Scientists study the functions of microglia by transcriptomics. This method provides dynamic information about genes that are active in the cell in both health and disease states. To do so, they isolate single cells from tissue followed by an enrichment of selected cell types with fluorescence-activated cell sorting (FACS).
The FACS method is not without its problems though: "We were able to show that the sorted microglia exhibited ex vivo activation signatures," says Dr. Felix Mulenge, a postdoc at the Institute of Experimental Infection Research at TWINCORE and first author of the study , now published in the Journal of Neuroinflammation . "This is because the cells encounter hydrodynamic stress or traumatic injury during sorting which alters the microglial transcriptome.

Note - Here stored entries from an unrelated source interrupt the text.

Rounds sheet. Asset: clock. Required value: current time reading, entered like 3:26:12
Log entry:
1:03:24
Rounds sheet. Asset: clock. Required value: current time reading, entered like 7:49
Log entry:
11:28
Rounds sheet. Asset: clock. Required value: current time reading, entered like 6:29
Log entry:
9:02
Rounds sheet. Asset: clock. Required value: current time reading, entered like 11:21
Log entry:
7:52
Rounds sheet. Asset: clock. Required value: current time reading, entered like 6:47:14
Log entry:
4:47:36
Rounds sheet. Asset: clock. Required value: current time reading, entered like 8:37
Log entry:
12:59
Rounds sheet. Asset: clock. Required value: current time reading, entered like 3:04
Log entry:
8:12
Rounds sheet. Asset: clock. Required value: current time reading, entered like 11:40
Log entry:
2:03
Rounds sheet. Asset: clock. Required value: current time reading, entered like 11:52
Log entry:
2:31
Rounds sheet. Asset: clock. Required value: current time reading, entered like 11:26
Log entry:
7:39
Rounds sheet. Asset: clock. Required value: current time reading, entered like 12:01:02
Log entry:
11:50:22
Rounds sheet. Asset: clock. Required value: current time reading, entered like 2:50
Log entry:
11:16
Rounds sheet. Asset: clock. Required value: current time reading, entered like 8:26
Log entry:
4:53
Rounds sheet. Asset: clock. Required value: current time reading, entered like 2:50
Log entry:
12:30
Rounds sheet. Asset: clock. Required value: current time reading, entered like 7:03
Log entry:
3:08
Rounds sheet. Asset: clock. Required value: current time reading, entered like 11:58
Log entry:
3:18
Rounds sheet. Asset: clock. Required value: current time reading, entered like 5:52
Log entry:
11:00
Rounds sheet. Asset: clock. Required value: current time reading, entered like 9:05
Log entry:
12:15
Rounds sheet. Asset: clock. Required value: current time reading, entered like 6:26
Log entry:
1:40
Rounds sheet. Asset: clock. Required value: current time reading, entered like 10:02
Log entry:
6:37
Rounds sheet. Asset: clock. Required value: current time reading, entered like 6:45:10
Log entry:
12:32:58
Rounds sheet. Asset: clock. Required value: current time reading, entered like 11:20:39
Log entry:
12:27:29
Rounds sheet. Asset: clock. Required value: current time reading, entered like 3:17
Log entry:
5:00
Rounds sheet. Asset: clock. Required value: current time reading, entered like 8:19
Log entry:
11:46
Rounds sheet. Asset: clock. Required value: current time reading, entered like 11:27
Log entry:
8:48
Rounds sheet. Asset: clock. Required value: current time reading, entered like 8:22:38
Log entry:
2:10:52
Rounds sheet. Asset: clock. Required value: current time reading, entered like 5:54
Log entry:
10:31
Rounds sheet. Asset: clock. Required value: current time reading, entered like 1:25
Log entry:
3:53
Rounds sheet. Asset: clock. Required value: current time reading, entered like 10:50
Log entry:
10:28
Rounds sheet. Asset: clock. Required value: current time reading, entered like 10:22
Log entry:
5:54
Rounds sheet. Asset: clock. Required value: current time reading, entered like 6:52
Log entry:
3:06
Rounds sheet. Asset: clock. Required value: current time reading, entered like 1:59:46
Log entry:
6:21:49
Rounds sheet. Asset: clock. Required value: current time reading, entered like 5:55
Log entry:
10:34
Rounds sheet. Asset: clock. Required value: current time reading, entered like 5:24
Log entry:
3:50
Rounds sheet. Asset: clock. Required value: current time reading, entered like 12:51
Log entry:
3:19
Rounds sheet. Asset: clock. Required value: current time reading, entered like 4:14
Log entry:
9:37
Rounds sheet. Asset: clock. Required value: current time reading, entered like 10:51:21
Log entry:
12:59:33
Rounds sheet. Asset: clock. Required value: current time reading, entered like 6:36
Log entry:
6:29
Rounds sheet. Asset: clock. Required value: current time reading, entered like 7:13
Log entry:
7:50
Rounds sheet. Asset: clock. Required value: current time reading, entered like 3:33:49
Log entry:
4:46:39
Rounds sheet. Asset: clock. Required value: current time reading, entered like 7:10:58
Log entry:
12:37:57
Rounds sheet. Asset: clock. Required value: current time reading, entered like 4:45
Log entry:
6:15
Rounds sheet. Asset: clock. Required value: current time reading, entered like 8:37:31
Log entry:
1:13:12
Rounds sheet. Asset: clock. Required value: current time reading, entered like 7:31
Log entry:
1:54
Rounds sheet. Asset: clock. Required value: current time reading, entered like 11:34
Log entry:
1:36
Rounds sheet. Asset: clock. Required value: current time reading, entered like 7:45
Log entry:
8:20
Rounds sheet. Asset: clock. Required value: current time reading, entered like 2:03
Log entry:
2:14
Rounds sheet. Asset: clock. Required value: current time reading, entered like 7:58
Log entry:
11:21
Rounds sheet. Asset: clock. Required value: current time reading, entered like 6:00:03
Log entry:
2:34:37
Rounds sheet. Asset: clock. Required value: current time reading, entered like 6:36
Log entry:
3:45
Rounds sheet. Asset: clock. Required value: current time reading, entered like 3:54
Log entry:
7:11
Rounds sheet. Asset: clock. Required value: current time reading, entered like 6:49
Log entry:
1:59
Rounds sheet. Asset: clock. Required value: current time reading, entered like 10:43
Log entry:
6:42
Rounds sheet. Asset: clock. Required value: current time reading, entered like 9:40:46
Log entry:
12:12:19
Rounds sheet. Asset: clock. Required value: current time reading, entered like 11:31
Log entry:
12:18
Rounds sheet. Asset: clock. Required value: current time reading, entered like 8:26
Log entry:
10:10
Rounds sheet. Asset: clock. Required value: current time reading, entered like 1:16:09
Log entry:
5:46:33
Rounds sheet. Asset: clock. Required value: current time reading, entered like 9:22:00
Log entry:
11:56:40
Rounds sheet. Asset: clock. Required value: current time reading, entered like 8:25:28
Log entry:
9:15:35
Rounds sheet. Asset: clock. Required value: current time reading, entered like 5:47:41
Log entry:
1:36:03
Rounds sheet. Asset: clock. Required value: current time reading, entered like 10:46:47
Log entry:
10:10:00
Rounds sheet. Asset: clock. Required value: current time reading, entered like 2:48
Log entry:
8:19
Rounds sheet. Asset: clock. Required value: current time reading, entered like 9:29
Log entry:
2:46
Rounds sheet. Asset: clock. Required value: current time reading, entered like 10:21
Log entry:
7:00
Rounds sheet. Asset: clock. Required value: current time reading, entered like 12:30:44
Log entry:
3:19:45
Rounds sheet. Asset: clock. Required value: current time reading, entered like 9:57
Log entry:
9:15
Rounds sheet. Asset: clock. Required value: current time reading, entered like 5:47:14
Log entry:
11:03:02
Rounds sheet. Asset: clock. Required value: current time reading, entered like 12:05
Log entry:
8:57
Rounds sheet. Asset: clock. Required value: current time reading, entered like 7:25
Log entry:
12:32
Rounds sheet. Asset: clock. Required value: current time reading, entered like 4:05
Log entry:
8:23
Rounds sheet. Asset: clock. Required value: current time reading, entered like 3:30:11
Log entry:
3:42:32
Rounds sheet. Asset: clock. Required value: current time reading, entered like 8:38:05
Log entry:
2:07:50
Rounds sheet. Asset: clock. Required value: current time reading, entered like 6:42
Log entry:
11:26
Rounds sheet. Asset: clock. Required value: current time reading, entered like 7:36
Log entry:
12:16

So we never see the cells in a truly quiescent state." A long-standing concern is whether such "spurious" signatures are unique to microglia, or whether they are also prevalent in peripheral immune cells. The researchers detected artificial signatures in publicly available data of cells from the CNS as well as other cell types .
They started to wonder whether findings reported in those studies fully reflect the in vivo status of the analyzed cells. "In this era of 'big data,' such ex vivo transcriptional alterations constitute a major technical challenge for many studies," says Mulenge. To avoid this, Mulenge adopted an alternative method called ribosomal tagging, or RiboTag in short.
Instead of sorting th.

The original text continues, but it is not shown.